Open questions & validation

  • gVisor and microVMs add latency and some compatibility limits; measure the overhead on the target tool workload.
  • Validate the sandbox by attempting the known escape classes (socket, propagation, OverlayFS) against it in a test environment.
  • Confidential-computing isolation for agent workloads on shared GPUs is an evolving option (security and multi-tenancy).

References

  • gVisor (application kernel for containers): https://gvisor.dev/
  • Firecracker microVM: https://firecracker-microvm.github.io/
  • Firecracker: Lightweight Virtualization for Serverless Applications (NSDI 2020): https://www.usenix.org/conference/nsdi20/presentation/agache
  • Kata Containers: https://katacontainers.io/
  • Linux seccomp BPF: https://www.kernel.org/doc/html/latest/userspace-api/seccomp_filter.html
  • Landlock LSM: https://landlock.io/
  • Kubernetes Pod Security Standards: https://kubernetes.io/docs/concepts/security/pod-security-standards/
  • CVE-2023-0386 (OverlayFS privilege escalation): https://nvd.nist.gov/vuln/detail/CVE-2023-0386
  • CVE-2023-2640 (GameOver(lay)): https://nvd.nist.gov/vuln/detail/CVE-2023-2640

Related: Agent threat model · Prompt-injection defense · Policy, guardrails & governance · Orchestration & control plane · Security & multi-tenancy (platform) · Agentic systems


  1. Container defaults protect trusted workloads adequately but are insufficient for untrusted multi-tenant code; the six mechanisms are mount namespaces with OverlayFS, FUSE, mount propagation, MAC, seccomp, and cgroups, enforced seccomp-then-capabilities-then-MAC-then-kernel.
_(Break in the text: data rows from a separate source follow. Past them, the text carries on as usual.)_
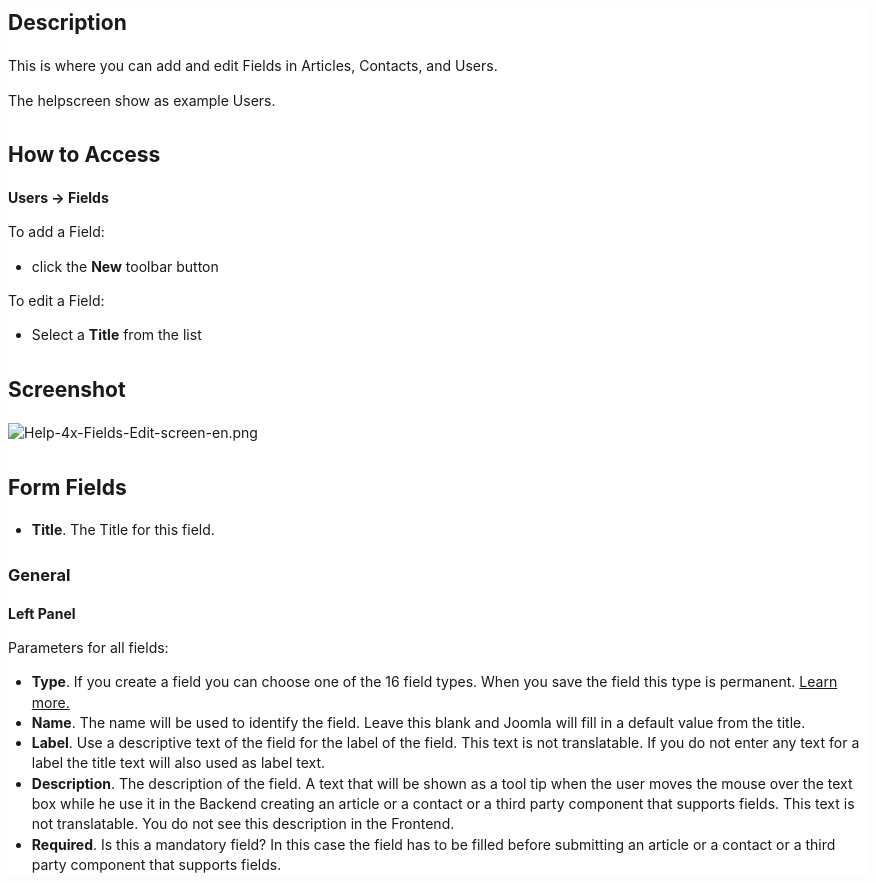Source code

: 

## Description

This is where you can add and edit Fields in Articles, Contacts, and
Users.

The helpscreen show as example Users.

## How to Access

**Users **→** Fields**

To add a Field:

- click the **New** toolbar button

To edit a Field:

- Select a **Title** from the list

## Screenshot

<img
src="https://docs.joomla.org/images/thumb/6/6f/Help-4x-Fields-Edit-screen-en.png/800px-Help-4x-Fields-Edit-screen-en.png"
decoding="async"
srcset="https://docs.joomla.org/images/thumb/6/6f/Help-4x-Fields-Edit-screen-en.png/1200px-Help-4x-Fields-Edit-screen-en.png 1.5x, https://docs.joomla.org/images/thumb/6/6f/Help-4x-Fields-Edit-screen-en.png/1600px-Help-4x-Fields-Edit-screen-en.png 2x"
data-file-width="2720" data-file-height="1700" width="800" height="500"
alt="Help-4x-Fields-Edit-screen-en.png" />

## Form Fields

- **Title**. The Title for this field.

### General

**Left Panel**

Parameters for all fields:

- **Type**. If you create a field you can choose one of the 16 field
  types. When you save the field this type is permanent. [Learn
  more.](https://docs.joomla.org/J3.x:Adding_custom_fields/Calendar_Field/en "J3.x:Adding custom fields/Calendar Field/en")
- **Name**. The name will be used to identify the field. Leave this
  blank and Joomla will fill in a default value from the title.
- **Label**. Use a descriptive text of the field for the label of the
  field. This text is not translatable. If you do not enter any text for
  a label the title text will also used as label text.
- **Description**. The description of the field. A text that will be
  shown as a tool tip when the user moves the mouse over the text box
  while he use it in the Backend creating an article or a contact or a
  third party component that supports fields. This text is not
  translatable. You do not see this description in the Frontend.
- **Required**. Is this a mandatory field? In this case the field has to
  be filled before submitting an article or a contact or a third party
  component that supports fields.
The high-risk features are runtime-socket mounts, bidirectional mount propagation with broad capabilities, and OverlayFS bugs. 

  2. gVisor's Sentry intercepts syscalls in user space and needs roughly 53 host syscalls (68 with networking) versus about 350 for a normal container, around an eighty-percent reduction in kernel attack surface. 

  3. Firecracker boots in about 125 ms with a few megabytes per microVM and is roughly 50k lines of Rust, a far smaller trusted computing base than a general-purpose emulator. 

  4. CVE-2023-0386 (OverlayFS) reached the CISA KEV catalog; GameOver(lay) (CVE-2023-2640 / CVE-2023-32629) affected a large share of Ubuntu cloud workloads; a runc flaw enabled an AppArmor bypass via a symlinked path. The shared kernel is not a boundary for untrusted code. 

  5. Running each agent or sub-agent in a reversible workspace (for example a git worktree per task), with a per-call execution sandbox and a hard time limit, makes filesystem changes inspectable and discardable rather than trusted.